[SELECTED PASSAGE Boundary: Start]

The expansion will make a sizable impact on the center’s electronic recycling department, 50 percent of which is managed by the blind and visually impaired. A new 15,000-square-foot warehouse with 24-foot ceilings, three docks and an upgraded security system will replace the former 3,000 square foot space. Blind Center’s recycling division already processes over 2 million pounds of electronic waste annually, with clients ranging from COX Communications and Caesars Entertainment to NV Energy. Nelson sees this advancement as a legitimization of all the hard work he and his members have put into the burgeoning business.
In spite of the new expansion, Nelson assures that the older buildings won’t be left behind. “We’re actually going to build a really cool indoor/outdoor lounge [next to the gym], with a patio for our members, which is a bigger deal than you would think,” he says, later explaining that, “Whenever our members go outside into the public, they have to worry about becoming a victim. They love to go outside here where they’re safe and protected and they get to enjoy the things that we take for granted, like sunlight and fresh air.”
A fountain will accompany the outdoor area as a sort of auditory guide for the blind. The space will also feature a barbecue and picnic area, as well as a place for dogs. But that’s not all. The indoor portion of the lounge will house two 105-inch TVs and, based on members’ requests, a pool table, a foosball table and a video game arcade machine.
This effort on the center’s part explains why it’s still one of the oldest charities in Las Vegas. And with the help of its Visions of Greatness expansion, Nelson hopes more people take notice. “We don’t want to be the best-kept secret. We don’t want members of the blind community to sit in their living room and suffer not knowing that The Blind Center Nevada is an option to them.”

[SELECTED PASSAGE Boundary: End]
[DATA SUPPLIED Boundary: Start]

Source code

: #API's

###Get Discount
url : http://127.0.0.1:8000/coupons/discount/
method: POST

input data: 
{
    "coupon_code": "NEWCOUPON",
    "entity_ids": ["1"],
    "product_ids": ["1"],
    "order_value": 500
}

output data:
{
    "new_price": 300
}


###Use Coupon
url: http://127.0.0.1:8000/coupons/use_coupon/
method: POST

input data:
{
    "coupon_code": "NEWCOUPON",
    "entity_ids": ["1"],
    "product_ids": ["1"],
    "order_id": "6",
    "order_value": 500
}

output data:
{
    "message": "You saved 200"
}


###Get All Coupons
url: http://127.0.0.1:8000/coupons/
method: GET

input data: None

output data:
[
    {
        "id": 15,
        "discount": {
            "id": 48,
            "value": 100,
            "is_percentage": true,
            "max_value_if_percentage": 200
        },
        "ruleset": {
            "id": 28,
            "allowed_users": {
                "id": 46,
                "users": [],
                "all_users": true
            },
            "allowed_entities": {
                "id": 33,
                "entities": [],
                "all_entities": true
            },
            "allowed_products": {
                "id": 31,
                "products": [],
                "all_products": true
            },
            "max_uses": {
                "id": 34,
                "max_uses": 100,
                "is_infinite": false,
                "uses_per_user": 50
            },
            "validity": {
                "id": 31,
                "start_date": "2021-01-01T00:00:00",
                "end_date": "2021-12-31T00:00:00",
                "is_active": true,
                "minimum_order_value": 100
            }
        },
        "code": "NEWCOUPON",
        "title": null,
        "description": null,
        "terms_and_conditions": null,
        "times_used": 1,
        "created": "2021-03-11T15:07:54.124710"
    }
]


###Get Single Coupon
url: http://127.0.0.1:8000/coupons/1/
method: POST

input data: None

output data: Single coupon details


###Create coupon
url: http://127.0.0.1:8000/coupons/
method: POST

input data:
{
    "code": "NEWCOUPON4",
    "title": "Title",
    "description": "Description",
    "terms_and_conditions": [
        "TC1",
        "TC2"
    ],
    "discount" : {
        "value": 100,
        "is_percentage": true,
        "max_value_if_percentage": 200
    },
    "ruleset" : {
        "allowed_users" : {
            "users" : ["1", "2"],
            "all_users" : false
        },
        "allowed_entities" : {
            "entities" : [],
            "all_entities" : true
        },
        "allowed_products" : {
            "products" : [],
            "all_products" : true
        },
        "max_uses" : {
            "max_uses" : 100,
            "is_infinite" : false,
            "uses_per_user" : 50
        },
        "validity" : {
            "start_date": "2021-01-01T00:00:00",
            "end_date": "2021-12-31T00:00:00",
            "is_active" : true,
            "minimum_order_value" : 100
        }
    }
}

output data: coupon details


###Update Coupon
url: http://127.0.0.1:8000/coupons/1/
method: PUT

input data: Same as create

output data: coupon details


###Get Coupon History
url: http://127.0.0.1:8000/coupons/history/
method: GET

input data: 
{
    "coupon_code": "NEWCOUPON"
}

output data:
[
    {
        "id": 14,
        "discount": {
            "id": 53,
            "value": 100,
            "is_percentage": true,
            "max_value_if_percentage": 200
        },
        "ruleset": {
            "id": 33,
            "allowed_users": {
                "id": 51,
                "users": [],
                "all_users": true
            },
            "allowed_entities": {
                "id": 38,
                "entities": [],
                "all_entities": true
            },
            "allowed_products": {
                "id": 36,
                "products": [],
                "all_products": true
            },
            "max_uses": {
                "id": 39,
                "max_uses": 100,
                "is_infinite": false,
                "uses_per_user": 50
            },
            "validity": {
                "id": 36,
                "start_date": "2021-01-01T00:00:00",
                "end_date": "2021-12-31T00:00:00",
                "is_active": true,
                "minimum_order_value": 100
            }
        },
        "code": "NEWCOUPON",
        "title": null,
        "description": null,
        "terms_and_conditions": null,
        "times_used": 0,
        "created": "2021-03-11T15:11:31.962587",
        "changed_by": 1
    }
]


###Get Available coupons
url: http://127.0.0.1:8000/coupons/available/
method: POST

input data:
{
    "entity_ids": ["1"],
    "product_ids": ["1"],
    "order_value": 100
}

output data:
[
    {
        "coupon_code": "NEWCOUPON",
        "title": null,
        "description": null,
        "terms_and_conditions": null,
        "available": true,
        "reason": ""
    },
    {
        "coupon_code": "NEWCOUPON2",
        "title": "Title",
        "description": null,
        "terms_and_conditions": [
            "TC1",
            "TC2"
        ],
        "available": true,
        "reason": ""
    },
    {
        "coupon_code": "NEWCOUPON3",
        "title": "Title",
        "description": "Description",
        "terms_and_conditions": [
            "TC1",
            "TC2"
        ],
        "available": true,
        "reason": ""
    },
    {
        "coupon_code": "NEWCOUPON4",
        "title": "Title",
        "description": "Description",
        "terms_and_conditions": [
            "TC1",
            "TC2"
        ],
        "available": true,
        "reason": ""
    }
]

[DATA SUPPLIED Boundary: End]

### REQUIRED ACTIONS:
1. In the passage on the Blind Center expansion, substitute "water feature" for "fountain" and write out the text starting with "In spite of" and going on through "game arcade machine.".
2. According to the passage on the Blind Center expansion, why is the patio lounge for members a bigger deal than one might think? Explain in one to three sentences.

### ANSWERS GIVEN:
1.
In spite of the new expansion, Nelson assures that the older buildings won’t be left behind. “We’re actually going to build a really cool indoor/outdoor lounge [next to the gym], with a patio for our members, which is a bigger deal than you would think,” he says, later explaining that, “Whenever our members go outside into the public, they have to worry about becoming a victim. They love to go outside here where they’re safe and protected and they get to enjoy the things that we take for granted, like sunlight and fresh air.”
A water feature will accompany the outdoor area as a sort of auditory guide for the blind. The space will also feature a barbecue and picnic area, as well as a place for dogs. But that’s not all. The indoor portion of the lounge will house two 105-inch TVs and, based on members’ requests, a pool table, a foosball table and a video game arcade machine.

2. Whenever members go out in public, they have to worry about becoming a victim. At the center they can go outside where they are safe and protected and enjoy things like sunlight and fresh air.